If rotating washers is ineffective, or if your broadheads don’t use washers, you can try re-squaring the insert or shaft to see if it makes a difference.
Swap Out Replacement Blades
Like washers, I’ve found that replacement blades are sometimes out of tolerance, causing the butt of the blade to dig into the washer and insert face. This causes poor alignment, despite rotating the washer in different positions. When this is the case, I often swap out blades, trying them in different broadhead ferrules, hoping for a better result. Sometimes it works, sometimes it doesn’t. If the broadhead you’re using doesn’t have removable blades, try one of the following steps.
Change The Surface
There are aftermarket washers available that can improve broadhead-to-shaft alignment. Nylon washers, such as those made by Cir-Cut, or rubber O-ring washers sold by 3Rivers Archery, give just enough to improve broadhead seating. Firenock also makes precisely machined titanium spacers to improve seating tolerances between shafts and broadheads.
Any type of insert that gives a little can also help. I was a big fan of Easton’s Polycarbonate arrow inserts when they were offered years ago. I found them to be tough yet malleable enough to make proper broadhead alignment a breeze.
Gluing in inserts with slow-cure epoxy is another trick to improve alignment. By attaching inserts to broadheads, then gluing them in, you can rotate the insert and broadhead combination in small 90-degree positions until the broadhead spins better.
Some bowhunters prefer hot-melt glue for this same reason. Once an insert is installed using hot-melt glue, it easily can be heated up again and then rotated with the broadhead already seated. By twisting the broadhead, the insert usually will seat more flush, improving alignment. Bohning and Easton both make quality hot-melt glue that is safe to use with carbon shafts.
Flex The Nose
Gold Tip offers an additional method for improving broadhead alignment. Using the arrow-roller and reference point, you can rotate the shaft slowly while placing the nose of the broadhead next to a reference point. There will be a high and low spot in how the broadhead rotates. Take a pencil and mark the high spot on the arrow shaft or broadhead. You can then remove the shaft and press the high spot of the broadhead against a firm, non-marking surface in an attempt to improve alignment. You are only applying a light amount of resistance with this technique. Be cautious, making sure you’re holding the shaft safely behind the broadhead area to avoid injury.
Using this method allows the threads to mash slightly, eliminating the unsquared surface between the insert and broadhead shank.
Switch Broadhead Brands
Sometimes, switching to a higher-grade product is what’s needed to improve broadhead alignment. I used one particular brand of fixed-blade broadheads for close to a decade, when suddenly the quality seemed “off.”
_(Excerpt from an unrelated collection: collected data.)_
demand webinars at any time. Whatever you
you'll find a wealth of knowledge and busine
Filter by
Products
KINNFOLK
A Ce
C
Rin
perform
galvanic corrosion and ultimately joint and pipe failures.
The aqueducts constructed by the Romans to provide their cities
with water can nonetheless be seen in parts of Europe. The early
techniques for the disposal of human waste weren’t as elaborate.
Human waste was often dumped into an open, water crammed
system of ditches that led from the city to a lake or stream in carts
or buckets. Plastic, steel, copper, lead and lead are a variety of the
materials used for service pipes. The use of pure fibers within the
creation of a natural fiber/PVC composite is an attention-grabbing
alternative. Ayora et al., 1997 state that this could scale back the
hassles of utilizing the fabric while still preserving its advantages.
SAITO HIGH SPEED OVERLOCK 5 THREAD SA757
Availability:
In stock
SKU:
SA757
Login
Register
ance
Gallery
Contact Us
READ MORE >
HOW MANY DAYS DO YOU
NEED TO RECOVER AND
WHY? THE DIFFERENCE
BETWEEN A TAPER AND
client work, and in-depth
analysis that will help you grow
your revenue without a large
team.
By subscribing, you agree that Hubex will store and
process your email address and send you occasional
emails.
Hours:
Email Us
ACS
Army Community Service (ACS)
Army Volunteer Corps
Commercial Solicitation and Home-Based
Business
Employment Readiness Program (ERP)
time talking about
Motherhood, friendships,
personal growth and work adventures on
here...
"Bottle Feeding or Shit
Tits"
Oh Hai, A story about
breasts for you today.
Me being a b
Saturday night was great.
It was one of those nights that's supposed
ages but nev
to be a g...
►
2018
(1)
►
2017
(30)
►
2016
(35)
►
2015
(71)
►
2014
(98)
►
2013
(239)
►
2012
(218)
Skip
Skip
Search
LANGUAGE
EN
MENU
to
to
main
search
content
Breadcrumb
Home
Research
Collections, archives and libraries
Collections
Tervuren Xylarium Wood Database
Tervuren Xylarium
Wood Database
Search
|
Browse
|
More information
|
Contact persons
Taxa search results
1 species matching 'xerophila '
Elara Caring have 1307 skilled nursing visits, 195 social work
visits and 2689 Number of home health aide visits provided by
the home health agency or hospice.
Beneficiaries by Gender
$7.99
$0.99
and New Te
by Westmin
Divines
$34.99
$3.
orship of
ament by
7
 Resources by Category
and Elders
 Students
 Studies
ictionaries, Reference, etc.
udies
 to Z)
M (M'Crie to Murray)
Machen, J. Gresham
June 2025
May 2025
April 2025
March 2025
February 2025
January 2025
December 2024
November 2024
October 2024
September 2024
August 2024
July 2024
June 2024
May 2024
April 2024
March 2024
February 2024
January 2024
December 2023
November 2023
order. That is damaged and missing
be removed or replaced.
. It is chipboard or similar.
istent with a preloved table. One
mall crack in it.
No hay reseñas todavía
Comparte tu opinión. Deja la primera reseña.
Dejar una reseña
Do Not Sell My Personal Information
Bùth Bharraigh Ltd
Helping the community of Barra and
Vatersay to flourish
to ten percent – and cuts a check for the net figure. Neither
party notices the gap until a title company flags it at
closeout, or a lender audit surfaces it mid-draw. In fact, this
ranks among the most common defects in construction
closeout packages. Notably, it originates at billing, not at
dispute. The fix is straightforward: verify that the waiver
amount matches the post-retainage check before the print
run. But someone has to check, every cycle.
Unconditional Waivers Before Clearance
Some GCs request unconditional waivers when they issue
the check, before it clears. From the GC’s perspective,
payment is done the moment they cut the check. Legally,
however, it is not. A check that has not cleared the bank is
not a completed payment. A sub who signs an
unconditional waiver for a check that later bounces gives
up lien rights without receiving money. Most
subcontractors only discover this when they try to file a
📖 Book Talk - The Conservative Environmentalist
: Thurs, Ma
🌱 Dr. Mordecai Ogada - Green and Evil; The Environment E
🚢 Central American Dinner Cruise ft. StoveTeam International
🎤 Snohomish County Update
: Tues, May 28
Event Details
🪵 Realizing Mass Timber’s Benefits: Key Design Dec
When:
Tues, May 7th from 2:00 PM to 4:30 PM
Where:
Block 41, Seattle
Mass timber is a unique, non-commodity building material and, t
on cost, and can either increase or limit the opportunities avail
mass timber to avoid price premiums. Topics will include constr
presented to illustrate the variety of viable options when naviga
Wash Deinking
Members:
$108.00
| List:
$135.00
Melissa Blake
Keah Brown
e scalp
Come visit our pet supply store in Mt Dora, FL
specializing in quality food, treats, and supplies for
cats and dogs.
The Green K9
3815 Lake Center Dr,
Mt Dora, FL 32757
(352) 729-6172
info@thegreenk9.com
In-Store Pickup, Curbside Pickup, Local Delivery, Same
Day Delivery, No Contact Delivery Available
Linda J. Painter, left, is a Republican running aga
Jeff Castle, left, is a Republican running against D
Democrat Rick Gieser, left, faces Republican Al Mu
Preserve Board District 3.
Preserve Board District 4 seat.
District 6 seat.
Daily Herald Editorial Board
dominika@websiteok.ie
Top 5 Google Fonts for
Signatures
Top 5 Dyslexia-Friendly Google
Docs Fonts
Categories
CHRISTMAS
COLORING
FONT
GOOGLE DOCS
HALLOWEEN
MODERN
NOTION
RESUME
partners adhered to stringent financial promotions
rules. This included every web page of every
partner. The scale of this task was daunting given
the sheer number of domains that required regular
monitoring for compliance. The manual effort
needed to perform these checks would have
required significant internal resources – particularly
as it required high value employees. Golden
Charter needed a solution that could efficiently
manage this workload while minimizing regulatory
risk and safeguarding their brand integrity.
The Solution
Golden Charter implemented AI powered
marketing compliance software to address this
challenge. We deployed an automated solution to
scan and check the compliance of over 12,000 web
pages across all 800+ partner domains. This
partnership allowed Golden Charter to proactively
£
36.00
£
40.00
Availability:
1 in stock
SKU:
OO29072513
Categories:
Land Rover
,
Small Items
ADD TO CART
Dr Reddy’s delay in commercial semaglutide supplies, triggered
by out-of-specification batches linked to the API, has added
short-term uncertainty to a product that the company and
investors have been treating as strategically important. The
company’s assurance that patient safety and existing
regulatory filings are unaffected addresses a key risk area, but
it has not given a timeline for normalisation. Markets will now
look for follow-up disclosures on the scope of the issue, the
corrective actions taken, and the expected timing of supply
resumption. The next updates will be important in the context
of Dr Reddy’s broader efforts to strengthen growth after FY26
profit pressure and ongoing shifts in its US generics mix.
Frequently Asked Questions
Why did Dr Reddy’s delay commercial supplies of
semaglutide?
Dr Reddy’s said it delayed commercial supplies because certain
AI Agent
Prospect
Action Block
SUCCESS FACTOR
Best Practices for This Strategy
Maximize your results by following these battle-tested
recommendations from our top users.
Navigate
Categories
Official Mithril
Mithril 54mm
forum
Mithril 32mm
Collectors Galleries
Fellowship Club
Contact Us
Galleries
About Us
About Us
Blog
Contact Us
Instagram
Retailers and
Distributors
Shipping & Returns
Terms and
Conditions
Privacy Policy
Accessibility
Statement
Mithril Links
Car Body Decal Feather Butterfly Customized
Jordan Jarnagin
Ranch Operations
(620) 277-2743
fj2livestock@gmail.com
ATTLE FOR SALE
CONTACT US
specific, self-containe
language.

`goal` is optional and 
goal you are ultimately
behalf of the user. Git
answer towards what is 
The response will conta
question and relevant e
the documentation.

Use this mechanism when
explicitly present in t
Out of six broadheads, only three or four would align perfectly with my arrow shafts, no matter what I did, so I switched to a different brand that was more precisely made. Besides improved spinning and concentricity, quality broadheads are more consistent in weight. I prefer broadhead brands that weigh within plus or minus 1 to 1.5 grains of each other.
No arrow performs well unless it’s perfectly balanced. Broadheads that don’t sit flush with the shaft will cause the arrow shaft to flex and vibrate unevenly as it launches from the bow. These mild disruptions will produce drastic point-of-impact differences. Such impact problems are not only bad for a bowhunter’s confidence but absolutely deplorable for hunting. We simply owe it to ourselves and the animals we hunt to be as accurate as possible. By insisting on true-spinning broadheads, you’ll become more effective and ethical as a bowhunter.